The number of Americans using cocaine in the past month also rose. Sifting through the data, one finds a number of other little bombshells that Thompson and Walters neglected to mention. Particularly telling are the numbers of Americans trying illicit drugs for the first time.

In 2002 – the latest figure included in the NSDUH report – just under 1.8 million kids under 18 tried marijuana for the first time. That is barely lower than the late-'70s peak and one third higher than when Nixon began the modern drug war in 1970. The number of Americans trying marijuana is now running neck and neck with the number smoking cigarettes for the first time, while the number of teens trying cocaine for the first time is now nearly four times the 1970 figure.
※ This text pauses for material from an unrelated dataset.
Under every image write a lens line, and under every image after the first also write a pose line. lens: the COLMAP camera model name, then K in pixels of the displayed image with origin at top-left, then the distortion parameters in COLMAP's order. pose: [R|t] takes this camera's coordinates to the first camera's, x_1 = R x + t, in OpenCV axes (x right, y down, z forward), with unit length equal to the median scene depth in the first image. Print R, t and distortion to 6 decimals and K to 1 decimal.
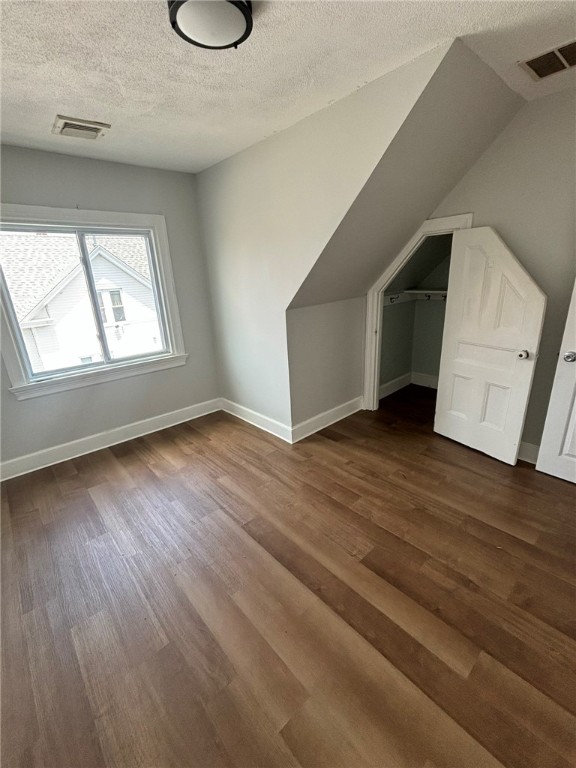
lens RADIAL K [[333.4, 0, 287.3], [0, 333.4, 384.6], [0, 0, 1]] dist [0.000640, -0.000004]
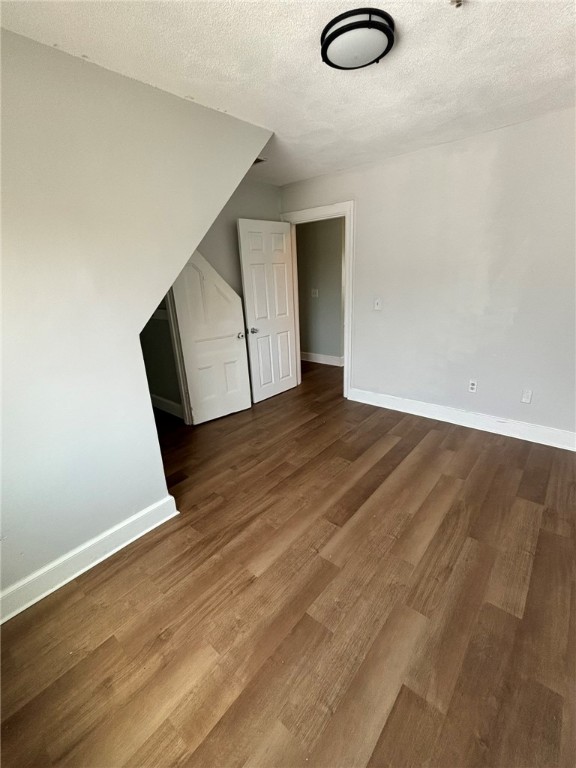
lens RADIAL K [[333.4, 0, 287.3], [0, 333.4, 384.6], [0, 0, 1]] dist [0.000640, -0.000004]
pose [[-0.132728, -0.268729, 0.954027, -0.873045], [0.370160, 0.879458, 0.299223, -0.273811], [-0.919437, 0.392858, -0.017256, 0.924934]]
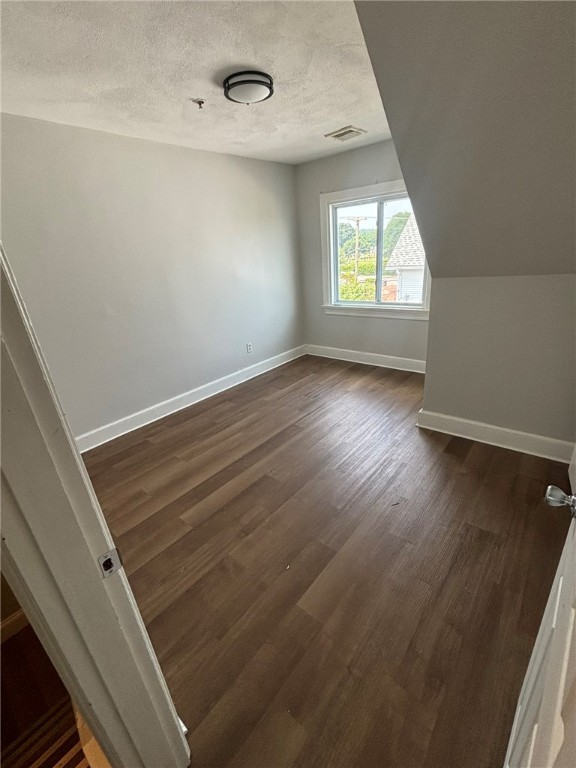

If this is "encouraging news," one wonders what bad news would look like.

Even the figures the government touts as positive news have a dark underside. If, as Thompson would have us believe, the federal anti-marijuana campaign is responsible for recent, modest declines in teen marijuana use, it may be coming at the expense of efforts to discourage underage drinking.

That's important, because scientifically speaking, there is no doubt about which is the more dangerous drug. Alcohol is a central nervous system depressant that, when taken in excess, may cause the user to stop breathing and die. Marijuana has no such effect and there is no documentation that it has ever caused a fatal overdose. Prolonged, heavy alcohol use causes gross and potentially life-threatening damage to the brain, liver and other organs. Marijuana does not.

So while the drug warriors focus on marijuana, reasonable people might be concerned that teen alcohol use edged up last year. Even more disturbing, 10.6 percent of 12- to-17-year-olds reported "binge drinking" (having five or more drinks on the same occasion) within the last month – far higher than the 7.9 percent who used any marijuana in the past month.